(a) Solving $x(3x +2y -30)=0$, $y(2y-x-6)=0$ we get cases
\begin{align*}
&x=0,\ y=0 &&\implies A_1=(0,0),\\
&x=0,\ 2y-x-6=0 &&\implies A_2=(0,3)\\
&y=0,\ 3x+2y-30=0 &&\implies A_3=(10,0),\\
&3x+2y-30=0,\ 2y-x-6=0 &&\implies A_4=(6,6).
\end{align*}
(b) Linearizations at these points have matrices
\begin{align*}
&A_1&&A_2&&A_3&&A_4\\
&
\begin{pmatrix}
-30 &\ \ 0\\
0 &-6
\end{pmatrix}
&&
\begin{pmatrix}
-24 &\ \ 0\\
-3 &6
\end{pmatrix}
&&
\begin{pmatrix}
30 &20\\
0 &-16
\end{pmatrix}
&&
\begin{pmatrix}
18 &12\\
-6 &12
\end{pmatrix}\\
\text{with eigenvalues}\\
&\{-30,-6\} &&\{-24,6\} && \{30,-16\} && \{15-\sqrt{63}i,15-\sqrt{63}i \}
\end{align*}
correspondingly.
Therefore $A_1$ is a stable node, $A_2$ and $A_3$ are saddles, $A_4$ is an unstable focal point and since left bottom number is $-6<0$ it is clockwise oriented.
Directions are:
$A_1$: $\mathbf{f}_1=(1,0)^T$, $\mathbf{f}_2=(0,1)^T$ ; Since $-30=\lambda_1 <\lambda_2=-6$, all trajectories have an entry directions $\pm \mathbf{f}_2$ (except two, which have entry directions $\pm \mathbf{f}_1$).

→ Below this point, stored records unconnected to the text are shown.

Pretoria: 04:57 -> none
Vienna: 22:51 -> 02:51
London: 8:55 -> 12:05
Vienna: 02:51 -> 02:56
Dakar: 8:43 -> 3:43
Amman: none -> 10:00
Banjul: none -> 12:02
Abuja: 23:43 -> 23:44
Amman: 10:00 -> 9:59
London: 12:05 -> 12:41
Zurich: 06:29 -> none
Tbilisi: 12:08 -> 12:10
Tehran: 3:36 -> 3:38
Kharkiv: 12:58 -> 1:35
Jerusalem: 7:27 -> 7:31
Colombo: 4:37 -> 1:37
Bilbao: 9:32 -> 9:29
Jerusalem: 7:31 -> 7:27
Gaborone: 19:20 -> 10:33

$A_2$: $\mathbf{f}_1=(10,1)^T$ ($\lambda_1=-24$)--stable, $\mathbf{f}_2=(0,1)^T$ ($\lambda_2=6$)--unstable.
$A_3$: $\mathbf{f}_1=(1,0)^T$ ($\lambda_1=30$)--unstable, $\mathbf{f}_2=(1,-2.3)^T$ ($\lambda_2=-16$)--stable.
(c)--(d) One should observe that either $x=0$ in every point of the trajectory, or in no point; and that $y=0$ in every point of the trajectory, or in no point. It allows us to make a ``skeleton'' of the phase portrait (thick black lines) on the figure; red lines are very approximate
Remark: $A_4$ may not look as a focal point on the computer-generated plot but it is. The reason for this disparity is that for one rotation (so angle increases by $2\pi$) the radius increases in $\exp (2\pi 15/\sqrt{63})\approx 130\,000$ times and this is a really big number.